• Provided text:
--- START ---

She also starred in Ladies in Charge for 6 episodes in 1986 and shared a leading role with Kevin McNally in BBC sitcom Dad as Beryl Hook for 13 episodes (1997–1999) over 2 series. Dad was written by Andrew Marshall who also created 2point4 Children. She has also appeared as herself on The Good Sex Guide in 1993 and The Alan Titchmarsh Show in 2009.

Hills is also known for playing Annabelle Shrivener in The Archers as well as appearing in numerous other radio series and plays. Her films include Homeground (1982). In 2014, she appeared in the BBC soap opera Doctors in the recurring role of Hazel Conroy. She returned to the soap in February 2022, where she played Susan Rutherford for one episode.

--- END ---

• Your goal:
Reproduce word for word the passage from the text on Hills's acting career, from "She also starred" to "Show in 2009.".

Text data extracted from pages
--- START ---

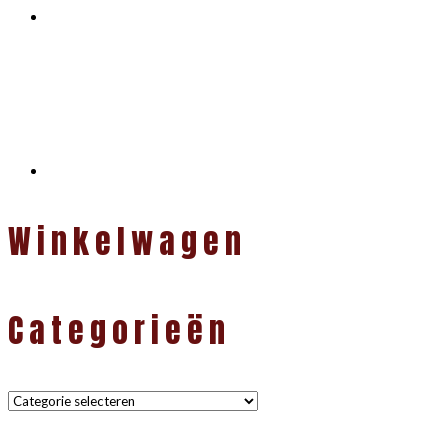
Winkelwagen
Categorieën
Categorieën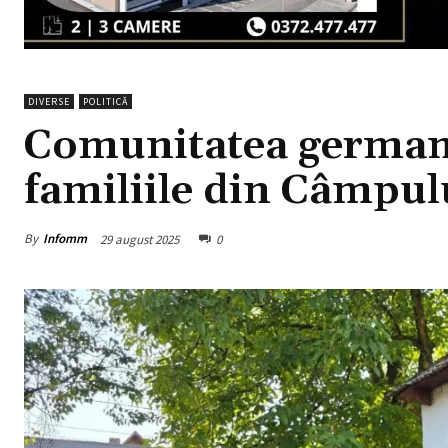
DIVERSE
POLITICĂ
Comunitatea germană
familiile din Câmpul
By
Infomm
29 august 2025
0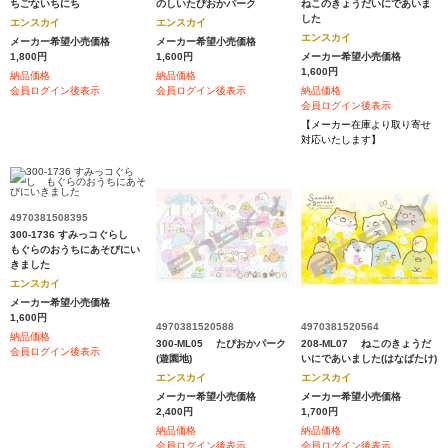
ちごないちにち
のしいたぴおかパーク
ねこのきょうだいにであいま
した
エンスカイ
エンスカイ
エンスカイ
メーカー希望小売価格
メーカー希望小売価格
1,800円
1,600円
メーカー希望小売価格
1,600円
納品価格
納品価格
会員ログイン後表示
会員ログイン後表示
納品価格
会員ログイン後表示
【メーカー在庫より取り寄せ
対応いたします】
4970381508395
300-1736 すみっコぐらし
もぐらのおうちにあそびにい
きました
エンスカイ
メーカー希望小売価格
1,600円
4970381520588
4970381520564
納品価格
300-ML05 たぴおかパーク
208-ML07 ねこのきょうだ
会員ログイン後表示
(遊園地)
いにであいました(はなばたけ)
エンスカイ
エンスカイ
メーカー希望小売価格
メーカー希望小売価格
2,400円
1,700円
納品価格
納品価格
会員ログイン後表示
会員ログイン後表示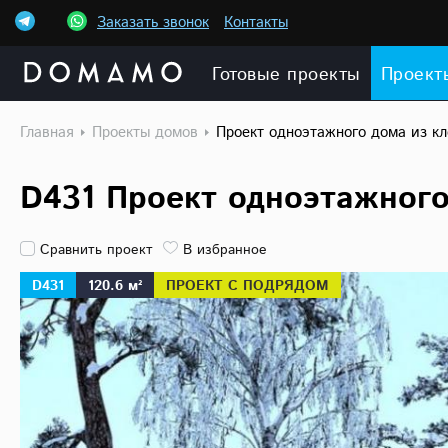
Заказать звонок
Контакты
Готовые проекты
Проект
Главная
Проекты домов
Проект одноэтажного дома из кл
D431 Проект одноэтажного
Сравнить проект
В избранное
D431
120.6 м²
ПРОЕКТ С ПОДРЯДОМ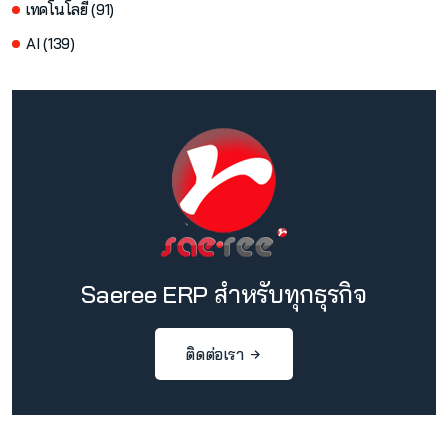
เทคโนโลยี (91)
AI (139)
Saeree ERP สำหรับทุกธุรกิจ
ติดต่อเรา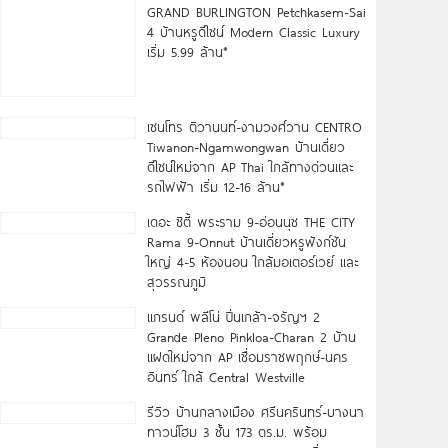
GRAND BURLINGTON Petchkasem-Sai
4 บ้านหรูดีไซน์ Modern Classic Luxury
เริ่ม 5.99 ล้าน*
เซนโทร ติวานนท์-งามวงศ์วาน CENTRO
Tiwanon-Ngamwongwan บ้านเดี่ยว
ดีไซน์ใหม่จาก AP Thai ใกล้ทางด่วนและ
รถไฟฟ้า เริ่ม 12-16 ล้าน*
เดอะ ซิตี้ พระราม 9-อ่อนนุช THE CITY
Rama 9-Onnut บ้านเดี่ยวหรูฟังก์ชัน
ใหญ่ 4-5 ห้องนอน ใกล้มอเตอร์เวย์ และ
สุวรรณภูมิ
แกรนด์ พลีโน่ ปิ่นเกล้า-จรัญฯ 2
Grande Pleno Pinkloa-Charan 2 บ้าน
แฝดใหม่จาก AP เชื่อมราชพฤกษ์-นคร
อินทร์ ใกล้ Central Westville
รีวิว บ้านกลางเมือง ศรีนครินทร์-บางนา
ทาวน์โฮม 3 ชั้น 173 ตร.ม. พร้อม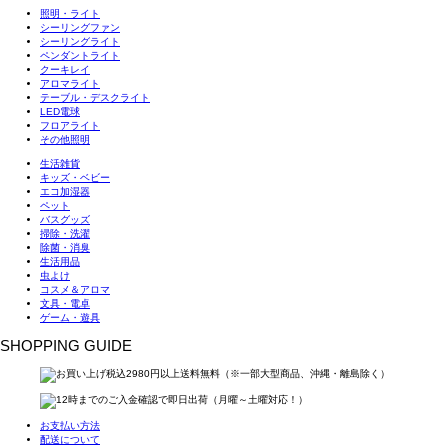
照明・ライト
シーリングファン
シーリングライト
ペンダントライト
クーキレイ
アロマライト
テーブル・デスクライト
LED電球
フロアライト
その他照明
生活雑貨
キッズ・ベビー
エコ加湿器
ペット
バスグッズ
掃除・洗濯
除菌・消臭
生活用品
虫よけ
コスメ＆アロマ
文具・電卓
ゲーム・遊具
SHOPPING GUIDE
お支払い方法
配送について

--- END ---

• Answer to this task:
She also starred in Ladies in Charge for 6 episodes in 1986 and shared a leading role with Kevin McNally in BBC sitcom Dad as Beryl Hook for 13 episodes (1997–1999) over 2 series. Dad was written by Andrew Marshall who also created 2point4 Children. She has also appeared as herself on The Good Sex Guide in 1993 and The Alan Titchmarsh Show in 2009.